### [ABOUT THIS TASK]
From start to end of the material below, restate each line exactly.

### [EXTRACTED MATERIAL]

___

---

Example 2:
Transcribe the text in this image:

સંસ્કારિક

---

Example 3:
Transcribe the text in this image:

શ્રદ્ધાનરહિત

___

### [RESULT]
---

Example 2:
Transcribe the text in this image:

સંસ્કારિક

---

Example 3:
Transcribe the text in this image:

શ્રદ્ધાનરહિત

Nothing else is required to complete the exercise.